Sat, 25 Nov 2000 19:27:43 -0700

[crossposted to string SIG & i18n SIG since wwe need help from anywhere we can 
get it]

> I've used 4Suite 0.9.2 together with Python 2.0 and PyXML 0.6.2.
> 
> I have a problem that I cannot pass a Unicode string containing
> Japanese characters to the 4XPath parser.  Following reproduces
> the problem:

[snip]

Uh oh.  Tick tick tick BOOM!

This is one of those problems I knew would come up, but was hoping to put off 
dealing with.

The problem is that we use FLEX and BISON for XPath parsing.  This is old 
school code that doesn't know for wchar_t, let alone unicode.

The solution is for us to uniformly translate things to UTF-8 for the scanner, 
ans then update the scanner so that it handles UTF-8 encoded sequences.  But 
this is a very ugly mound of work.

Or does anyone out there know of an i18n-friendly scanner?

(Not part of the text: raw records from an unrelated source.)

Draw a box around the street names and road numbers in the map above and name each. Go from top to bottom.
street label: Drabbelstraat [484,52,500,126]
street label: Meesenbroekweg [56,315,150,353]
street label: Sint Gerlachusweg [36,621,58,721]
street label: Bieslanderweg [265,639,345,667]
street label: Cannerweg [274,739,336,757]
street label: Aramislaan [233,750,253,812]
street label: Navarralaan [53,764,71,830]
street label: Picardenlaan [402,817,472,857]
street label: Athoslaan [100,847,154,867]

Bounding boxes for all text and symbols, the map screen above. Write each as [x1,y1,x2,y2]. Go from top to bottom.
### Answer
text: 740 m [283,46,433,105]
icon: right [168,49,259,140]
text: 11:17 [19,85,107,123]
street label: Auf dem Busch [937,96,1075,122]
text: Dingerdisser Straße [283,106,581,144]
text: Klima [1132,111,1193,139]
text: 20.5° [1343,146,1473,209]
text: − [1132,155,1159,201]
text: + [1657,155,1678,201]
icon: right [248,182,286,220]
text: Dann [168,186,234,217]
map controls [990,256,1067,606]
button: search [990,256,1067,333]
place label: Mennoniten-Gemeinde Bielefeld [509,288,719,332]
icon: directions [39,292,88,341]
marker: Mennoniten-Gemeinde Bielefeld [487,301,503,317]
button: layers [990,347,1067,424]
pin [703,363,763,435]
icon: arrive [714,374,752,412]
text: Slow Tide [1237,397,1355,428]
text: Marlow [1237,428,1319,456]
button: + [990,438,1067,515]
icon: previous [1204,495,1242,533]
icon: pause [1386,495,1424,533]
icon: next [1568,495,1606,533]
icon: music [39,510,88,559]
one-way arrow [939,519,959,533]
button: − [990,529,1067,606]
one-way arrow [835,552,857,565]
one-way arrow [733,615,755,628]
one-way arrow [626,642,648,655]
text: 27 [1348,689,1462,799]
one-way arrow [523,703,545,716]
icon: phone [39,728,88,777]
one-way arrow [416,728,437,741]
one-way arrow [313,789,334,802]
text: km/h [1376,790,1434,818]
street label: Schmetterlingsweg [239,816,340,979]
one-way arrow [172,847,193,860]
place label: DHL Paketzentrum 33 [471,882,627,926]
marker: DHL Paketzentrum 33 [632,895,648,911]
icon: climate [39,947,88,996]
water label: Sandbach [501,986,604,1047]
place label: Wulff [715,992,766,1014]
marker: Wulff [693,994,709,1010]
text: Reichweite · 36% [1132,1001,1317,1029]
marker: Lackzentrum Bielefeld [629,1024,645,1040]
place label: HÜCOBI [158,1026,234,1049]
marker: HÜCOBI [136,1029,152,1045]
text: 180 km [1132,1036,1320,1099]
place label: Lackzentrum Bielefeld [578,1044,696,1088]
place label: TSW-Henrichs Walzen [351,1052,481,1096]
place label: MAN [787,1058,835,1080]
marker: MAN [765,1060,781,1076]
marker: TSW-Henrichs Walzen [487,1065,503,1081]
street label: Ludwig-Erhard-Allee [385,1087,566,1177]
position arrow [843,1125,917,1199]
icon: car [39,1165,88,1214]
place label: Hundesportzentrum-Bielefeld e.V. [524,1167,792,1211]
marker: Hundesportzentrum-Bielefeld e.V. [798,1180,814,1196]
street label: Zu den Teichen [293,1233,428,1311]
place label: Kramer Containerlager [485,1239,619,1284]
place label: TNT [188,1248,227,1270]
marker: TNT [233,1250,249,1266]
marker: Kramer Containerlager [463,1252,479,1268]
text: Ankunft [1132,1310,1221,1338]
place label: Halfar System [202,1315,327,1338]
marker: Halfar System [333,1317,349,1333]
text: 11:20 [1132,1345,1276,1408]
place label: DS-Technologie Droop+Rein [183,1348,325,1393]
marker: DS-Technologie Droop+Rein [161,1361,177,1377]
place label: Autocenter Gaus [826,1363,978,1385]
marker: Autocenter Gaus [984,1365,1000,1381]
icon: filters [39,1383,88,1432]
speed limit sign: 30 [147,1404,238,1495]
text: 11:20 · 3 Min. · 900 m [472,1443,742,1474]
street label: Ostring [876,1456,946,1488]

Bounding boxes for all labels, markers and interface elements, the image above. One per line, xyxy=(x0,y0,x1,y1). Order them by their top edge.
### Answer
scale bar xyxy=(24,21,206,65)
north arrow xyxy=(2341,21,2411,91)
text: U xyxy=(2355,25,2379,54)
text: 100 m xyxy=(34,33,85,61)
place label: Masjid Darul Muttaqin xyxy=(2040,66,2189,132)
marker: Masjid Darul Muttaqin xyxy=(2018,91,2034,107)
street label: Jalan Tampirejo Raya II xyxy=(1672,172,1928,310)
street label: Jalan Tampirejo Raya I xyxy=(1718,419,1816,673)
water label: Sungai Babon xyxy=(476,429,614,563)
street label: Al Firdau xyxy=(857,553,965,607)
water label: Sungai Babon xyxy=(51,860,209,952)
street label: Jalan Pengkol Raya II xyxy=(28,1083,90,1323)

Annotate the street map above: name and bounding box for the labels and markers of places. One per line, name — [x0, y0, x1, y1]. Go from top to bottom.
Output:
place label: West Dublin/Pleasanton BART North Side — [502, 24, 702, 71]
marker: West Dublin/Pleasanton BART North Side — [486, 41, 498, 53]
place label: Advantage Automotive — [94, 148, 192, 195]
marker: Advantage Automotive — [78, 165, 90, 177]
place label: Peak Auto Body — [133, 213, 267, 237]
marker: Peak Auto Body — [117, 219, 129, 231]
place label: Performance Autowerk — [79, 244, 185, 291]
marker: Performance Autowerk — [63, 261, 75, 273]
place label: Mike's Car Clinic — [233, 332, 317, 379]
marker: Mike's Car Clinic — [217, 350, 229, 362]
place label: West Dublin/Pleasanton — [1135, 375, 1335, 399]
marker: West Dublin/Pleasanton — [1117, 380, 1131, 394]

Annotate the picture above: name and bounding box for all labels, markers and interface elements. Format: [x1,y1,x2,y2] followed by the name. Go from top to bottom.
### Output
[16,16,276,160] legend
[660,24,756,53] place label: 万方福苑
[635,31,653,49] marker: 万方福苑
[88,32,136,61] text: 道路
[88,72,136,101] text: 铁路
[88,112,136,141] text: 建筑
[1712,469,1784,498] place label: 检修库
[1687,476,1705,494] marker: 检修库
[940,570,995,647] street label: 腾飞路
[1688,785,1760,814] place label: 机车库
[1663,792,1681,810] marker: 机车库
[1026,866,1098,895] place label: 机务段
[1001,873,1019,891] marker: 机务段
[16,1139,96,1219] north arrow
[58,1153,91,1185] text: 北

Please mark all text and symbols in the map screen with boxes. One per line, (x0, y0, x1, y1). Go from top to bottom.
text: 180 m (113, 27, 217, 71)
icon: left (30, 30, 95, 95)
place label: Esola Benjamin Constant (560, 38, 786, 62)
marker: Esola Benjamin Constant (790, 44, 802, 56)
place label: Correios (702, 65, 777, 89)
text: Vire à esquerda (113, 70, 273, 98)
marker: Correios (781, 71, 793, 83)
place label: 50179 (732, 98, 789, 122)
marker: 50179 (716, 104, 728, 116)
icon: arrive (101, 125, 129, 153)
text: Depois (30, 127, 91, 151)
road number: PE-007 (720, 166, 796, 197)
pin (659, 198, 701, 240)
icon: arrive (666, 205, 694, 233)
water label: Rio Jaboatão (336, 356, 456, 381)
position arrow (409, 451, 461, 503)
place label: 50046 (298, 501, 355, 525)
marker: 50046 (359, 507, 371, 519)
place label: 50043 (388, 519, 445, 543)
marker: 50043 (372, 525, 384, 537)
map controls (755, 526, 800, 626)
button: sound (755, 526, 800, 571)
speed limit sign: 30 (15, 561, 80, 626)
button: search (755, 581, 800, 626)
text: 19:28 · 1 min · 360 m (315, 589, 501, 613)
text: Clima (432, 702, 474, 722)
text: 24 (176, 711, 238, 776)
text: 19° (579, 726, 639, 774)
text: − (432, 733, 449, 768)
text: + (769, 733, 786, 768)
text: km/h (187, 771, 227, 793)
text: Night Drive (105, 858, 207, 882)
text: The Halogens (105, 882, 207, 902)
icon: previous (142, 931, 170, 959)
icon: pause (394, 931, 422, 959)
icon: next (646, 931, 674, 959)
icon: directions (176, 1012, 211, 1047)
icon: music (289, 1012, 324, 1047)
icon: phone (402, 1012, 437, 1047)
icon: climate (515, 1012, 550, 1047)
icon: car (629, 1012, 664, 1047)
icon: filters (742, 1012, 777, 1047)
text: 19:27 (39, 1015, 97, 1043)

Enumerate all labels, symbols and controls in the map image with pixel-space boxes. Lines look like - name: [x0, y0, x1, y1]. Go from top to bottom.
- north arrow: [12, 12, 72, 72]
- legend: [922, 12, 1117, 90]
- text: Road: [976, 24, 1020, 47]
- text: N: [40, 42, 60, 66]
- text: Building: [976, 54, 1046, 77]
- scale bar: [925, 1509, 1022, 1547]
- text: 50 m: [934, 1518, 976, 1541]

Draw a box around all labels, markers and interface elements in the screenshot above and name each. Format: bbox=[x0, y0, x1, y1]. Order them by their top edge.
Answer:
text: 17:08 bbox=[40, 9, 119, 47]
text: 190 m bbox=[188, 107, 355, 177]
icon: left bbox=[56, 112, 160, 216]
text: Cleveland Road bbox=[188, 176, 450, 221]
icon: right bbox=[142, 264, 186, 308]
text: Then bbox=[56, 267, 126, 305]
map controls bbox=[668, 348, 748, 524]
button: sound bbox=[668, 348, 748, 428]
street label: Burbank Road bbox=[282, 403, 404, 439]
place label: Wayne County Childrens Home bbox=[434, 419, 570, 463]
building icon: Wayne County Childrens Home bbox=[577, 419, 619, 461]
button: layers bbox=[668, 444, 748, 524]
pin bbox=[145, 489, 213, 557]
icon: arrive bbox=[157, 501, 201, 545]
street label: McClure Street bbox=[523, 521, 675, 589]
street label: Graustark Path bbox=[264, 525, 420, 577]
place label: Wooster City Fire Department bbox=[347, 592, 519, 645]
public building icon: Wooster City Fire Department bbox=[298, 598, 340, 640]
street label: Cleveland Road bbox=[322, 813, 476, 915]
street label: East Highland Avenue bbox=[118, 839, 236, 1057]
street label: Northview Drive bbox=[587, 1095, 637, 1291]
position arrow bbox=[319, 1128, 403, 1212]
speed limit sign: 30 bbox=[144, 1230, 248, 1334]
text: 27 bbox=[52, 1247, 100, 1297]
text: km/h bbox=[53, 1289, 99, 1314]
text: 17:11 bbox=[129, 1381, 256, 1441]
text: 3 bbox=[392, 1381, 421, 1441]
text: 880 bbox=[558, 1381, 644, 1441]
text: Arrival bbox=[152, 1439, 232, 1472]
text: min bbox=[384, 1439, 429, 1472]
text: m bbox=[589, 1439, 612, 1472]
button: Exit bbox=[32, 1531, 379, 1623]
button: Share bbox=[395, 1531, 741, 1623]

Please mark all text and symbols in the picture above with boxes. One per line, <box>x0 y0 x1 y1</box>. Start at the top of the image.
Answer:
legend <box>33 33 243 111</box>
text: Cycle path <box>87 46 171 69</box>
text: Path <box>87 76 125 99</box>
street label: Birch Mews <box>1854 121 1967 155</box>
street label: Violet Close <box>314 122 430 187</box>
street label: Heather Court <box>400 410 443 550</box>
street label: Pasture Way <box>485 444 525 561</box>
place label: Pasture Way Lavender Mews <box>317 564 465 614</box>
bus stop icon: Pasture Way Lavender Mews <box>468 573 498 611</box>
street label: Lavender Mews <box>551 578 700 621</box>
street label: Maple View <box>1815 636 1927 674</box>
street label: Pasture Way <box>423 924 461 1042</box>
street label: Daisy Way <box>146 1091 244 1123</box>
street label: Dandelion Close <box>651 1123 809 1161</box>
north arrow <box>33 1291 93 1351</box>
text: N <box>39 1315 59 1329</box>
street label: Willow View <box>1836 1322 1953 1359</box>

Or does anyone out there have _any_ other ideas?  We're pretty much at the end 
of the tether with FLEX and Bison for other problems (concurrency), but we're 
not coming up with other good parsing solutions.  We've looked at most of the 
Python tools available at the Vaults of Parnassus, and they don't really cut 
it.  We could probably do it with re and some glue code to handle the 
non-regular portions of XPath, but this would also be a huge task.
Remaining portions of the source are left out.